It seems that banks have provided us with new ways to pay bills and withdraw money. First, there’s the paper check, then the credit card, then the ATM card, then the debit card associated with the bank account, and now ACH wire transfer. Naturally, each new payment method entails a new set of costs passed on to account holders and merchants. Savvy businesspeople will weigh each method’s pros and cons in terms of security, accountability, and processing costs, then design their business practices to maximize profits without compromising customer service.
This article will help merchants do this by comparing two very similar payment methods (debit card fees and ACH bank account debit). It will show how converting customers who use debit cards to pay for direct debit transactions can significantly reduce merchant processing costs.
What is a debit card?
A debit card is a card issued by a bank, and the users can use the money in their account to purchase goods or services.

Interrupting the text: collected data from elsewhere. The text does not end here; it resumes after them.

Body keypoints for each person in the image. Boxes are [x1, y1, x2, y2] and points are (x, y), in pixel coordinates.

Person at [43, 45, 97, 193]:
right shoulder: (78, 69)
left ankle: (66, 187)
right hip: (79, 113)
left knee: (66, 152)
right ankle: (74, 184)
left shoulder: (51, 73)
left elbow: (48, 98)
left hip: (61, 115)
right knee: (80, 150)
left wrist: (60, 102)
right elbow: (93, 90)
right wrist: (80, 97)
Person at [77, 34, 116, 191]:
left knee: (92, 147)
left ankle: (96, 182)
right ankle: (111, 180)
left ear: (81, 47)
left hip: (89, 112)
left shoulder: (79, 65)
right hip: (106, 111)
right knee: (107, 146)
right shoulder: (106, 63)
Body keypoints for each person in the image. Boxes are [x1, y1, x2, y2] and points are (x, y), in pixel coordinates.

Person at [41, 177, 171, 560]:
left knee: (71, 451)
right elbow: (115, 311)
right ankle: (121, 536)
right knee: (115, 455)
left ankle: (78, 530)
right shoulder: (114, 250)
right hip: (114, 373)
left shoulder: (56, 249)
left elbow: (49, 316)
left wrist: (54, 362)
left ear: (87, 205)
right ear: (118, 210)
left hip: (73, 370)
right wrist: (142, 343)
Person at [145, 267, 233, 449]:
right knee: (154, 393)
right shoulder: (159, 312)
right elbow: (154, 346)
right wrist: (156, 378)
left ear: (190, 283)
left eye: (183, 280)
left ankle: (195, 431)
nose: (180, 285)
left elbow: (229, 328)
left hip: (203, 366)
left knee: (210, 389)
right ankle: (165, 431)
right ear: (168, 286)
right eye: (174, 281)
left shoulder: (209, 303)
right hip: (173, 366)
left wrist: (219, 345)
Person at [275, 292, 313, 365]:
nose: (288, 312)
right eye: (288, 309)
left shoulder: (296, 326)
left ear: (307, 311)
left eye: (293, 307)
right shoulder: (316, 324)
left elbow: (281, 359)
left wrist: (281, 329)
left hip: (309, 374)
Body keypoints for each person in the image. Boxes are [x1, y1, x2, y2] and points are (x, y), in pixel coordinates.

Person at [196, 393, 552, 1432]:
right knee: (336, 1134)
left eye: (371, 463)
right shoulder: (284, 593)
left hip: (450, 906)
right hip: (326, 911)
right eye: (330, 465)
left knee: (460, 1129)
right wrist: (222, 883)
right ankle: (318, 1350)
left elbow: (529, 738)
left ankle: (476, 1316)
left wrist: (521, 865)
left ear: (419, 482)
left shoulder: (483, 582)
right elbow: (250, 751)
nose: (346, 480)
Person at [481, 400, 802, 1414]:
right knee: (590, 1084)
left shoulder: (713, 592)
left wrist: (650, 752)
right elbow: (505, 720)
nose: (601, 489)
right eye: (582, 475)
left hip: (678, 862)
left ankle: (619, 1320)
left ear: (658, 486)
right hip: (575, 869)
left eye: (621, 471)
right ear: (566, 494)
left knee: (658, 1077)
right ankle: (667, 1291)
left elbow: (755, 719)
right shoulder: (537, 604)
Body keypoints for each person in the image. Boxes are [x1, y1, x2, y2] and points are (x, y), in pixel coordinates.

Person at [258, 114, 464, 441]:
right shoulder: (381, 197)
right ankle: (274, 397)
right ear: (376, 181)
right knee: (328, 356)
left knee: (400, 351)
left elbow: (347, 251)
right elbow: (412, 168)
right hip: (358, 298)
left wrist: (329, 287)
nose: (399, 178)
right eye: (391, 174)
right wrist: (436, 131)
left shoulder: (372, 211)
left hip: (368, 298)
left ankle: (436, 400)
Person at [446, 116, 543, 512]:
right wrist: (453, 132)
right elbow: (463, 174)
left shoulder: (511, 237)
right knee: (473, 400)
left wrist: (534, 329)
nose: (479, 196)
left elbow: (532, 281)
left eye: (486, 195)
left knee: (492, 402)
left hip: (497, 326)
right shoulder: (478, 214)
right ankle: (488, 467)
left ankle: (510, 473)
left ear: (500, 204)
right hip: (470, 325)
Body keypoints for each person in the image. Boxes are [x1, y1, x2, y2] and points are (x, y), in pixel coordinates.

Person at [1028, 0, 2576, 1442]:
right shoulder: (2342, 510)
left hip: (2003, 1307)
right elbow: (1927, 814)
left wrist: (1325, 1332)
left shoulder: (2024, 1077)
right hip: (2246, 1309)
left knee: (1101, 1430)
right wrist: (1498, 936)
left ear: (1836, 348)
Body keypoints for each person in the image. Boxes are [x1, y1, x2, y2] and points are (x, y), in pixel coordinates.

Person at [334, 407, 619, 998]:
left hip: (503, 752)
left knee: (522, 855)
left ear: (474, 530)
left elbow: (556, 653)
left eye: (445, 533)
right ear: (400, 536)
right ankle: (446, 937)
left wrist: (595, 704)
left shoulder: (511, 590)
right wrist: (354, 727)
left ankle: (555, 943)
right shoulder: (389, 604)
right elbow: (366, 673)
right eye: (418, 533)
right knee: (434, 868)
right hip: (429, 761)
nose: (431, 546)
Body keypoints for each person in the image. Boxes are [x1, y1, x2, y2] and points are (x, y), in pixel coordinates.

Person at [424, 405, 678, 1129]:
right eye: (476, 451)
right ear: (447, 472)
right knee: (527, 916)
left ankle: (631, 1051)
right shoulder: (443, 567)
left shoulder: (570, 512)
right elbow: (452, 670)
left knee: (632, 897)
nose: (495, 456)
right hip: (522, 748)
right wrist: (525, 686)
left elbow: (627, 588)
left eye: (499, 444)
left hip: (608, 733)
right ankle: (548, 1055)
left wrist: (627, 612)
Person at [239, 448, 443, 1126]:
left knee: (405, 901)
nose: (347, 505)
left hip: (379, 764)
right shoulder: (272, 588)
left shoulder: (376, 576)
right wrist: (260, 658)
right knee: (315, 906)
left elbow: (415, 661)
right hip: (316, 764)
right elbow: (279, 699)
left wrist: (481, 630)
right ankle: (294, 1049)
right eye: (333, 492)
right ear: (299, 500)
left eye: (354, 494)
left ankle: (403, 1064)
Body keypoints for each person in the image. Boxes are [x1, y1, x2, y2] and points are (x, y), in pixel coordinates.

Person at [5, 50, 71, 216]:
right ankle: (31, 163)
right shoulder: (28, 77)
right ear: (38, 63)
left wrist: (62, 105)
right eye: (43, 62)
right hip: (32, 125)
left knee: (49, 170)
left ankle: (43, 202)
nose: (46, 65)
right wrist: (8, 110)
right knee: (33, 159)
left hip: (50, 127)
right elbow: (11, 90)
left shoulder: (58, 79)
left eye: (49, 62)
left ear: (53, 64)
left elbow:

A debit card acts like a credit card and is usually associated with a credit card brand (VISA or MasterCard). The difference is that the cardholder’s checking or savings account is debited immediately upon purchase.
What is Instant Payment?
Direct debit is an easy way to debit the payment directly from the customer’s bank account. It uses the premise of paper checks but takes it to a new level through wire transfer. It is not at all necessary to issue paper checks by direct debit. Your customer only allows you to withdraw money directly from their checking or savings account and then transfer it to your account. Direct debit is usually used for automatic recurring billing for regular transactions, such as monthly rent payments, so only one written permission is required to transfer funds. Customers no longer need to issue monthly checks. However, it can also be used with online payment gateways, allowing your customers to purchase products or pay bills directly from a checking or savings account without using a credit or debit card.
What is the difference between a payment card transaction and a direct debit?
The core of debit card transactions and direct debit transactions is the same: each transaction authorizes the transfer of money directly from the cardholder’s account to the merchant’s account. Plus, they are the same from the consumer’s point of view.
However, from a businessman’s perspective, they are very different. Transactions are processed over different networks, and payment processing fees vary widely.
Debit card transactions require merchants to obtain credit card trading accounts and often sign long-term contracts and pay account opening fees. Payment card transactions are processed through the same network as credit card transactions, and funds (minus commissions (called “discount rates”)) are deposited into merchant accounts. The discount rate for debit card purchases is usually lower than the discount rate for credit card purchases (this is because the risk of a bank using a debit card to withdraw money from a bank account immediately is much lower than a credit card). Some trade processors have not provided this discount to their customers. Usually, 2-3% of the transaction plus an application fee of 30 cents is deducted from the debit card payment and the balance deposited into the merchant’s account.
Direct debit transactions use the Automated Clearing House (ACH) network to transfer money from one bank account to another. Therefore, you can use your regular business checking account for direct debit transactions. You must sign a contract with a company with the authority to manage these ACH transactions, but there is usually no long-term commitment. You pay a fee for each direct debit you process, but this is usually a flat fee regardless of the transaction size. (Some companies charge a certain percentage of fees for direct debit transactions – you should avoid these processes!). The cost of each transaction is usually less than $ 1.
How much can a merchant save through direct debit transactions?
Accepting direct debit instead of debit card transactions can save a lot of money for most transactions; a rule of thumb: the larger the transaction amount, the more money the trader saves. The following is a simple example of using PaySimple’s pricing structure:
- Transaction Amount: $ 500
- Debit card processing fee (MOTO rate): $ 10.24 ($ 0.29 application fee + 1.99% discount)
- Fees processed by direct debit: fixed USD 0.55
- Total savings per transaction: $ 9.69
- Total Monthly Savings (based on 250 transactions per month): $ 2,422.50
- Are there any drawbacks to direct debit transactions?
The biggest disadvantage of sellers accepting direct debit is that you don’t immediately know whether there are enough funds in the customer’s account to cover the costs, unlike debit card payments. With direct debit, you receive NSF notifications within 24 hours (much better than a few weeks before banks usually process paper checks). This can be a big problem for merchants who provide goods or one-off services at the payment time. In most cases, however, a notice period of 24 hours is sufficient.
Another problem is that customers are unwilling to give merchants direct access to their bank accounts. But this is basically what they do with pin transactions. Indeed, the problem is more education than safety or process. Fortunately, this is an easily solved problem. ElectronicPayments.org is a great website that provides a lot of training materials for customers. Your payment processing company can also provide free marketing and educational materials to distribute to your customers.
Direct debit transactions are just as safe or more secure as debit card transactions. The balance of the direct debit and the debit card is immediately debited from the customer’s account. Direct debit transactions are as easy to perform as bank card transactions and can be used for automatic repeat payments, online payments, phone payments, and point of sale payments. For merchants, however, processing direct debit transactions is much cheaper than processing pin transactions.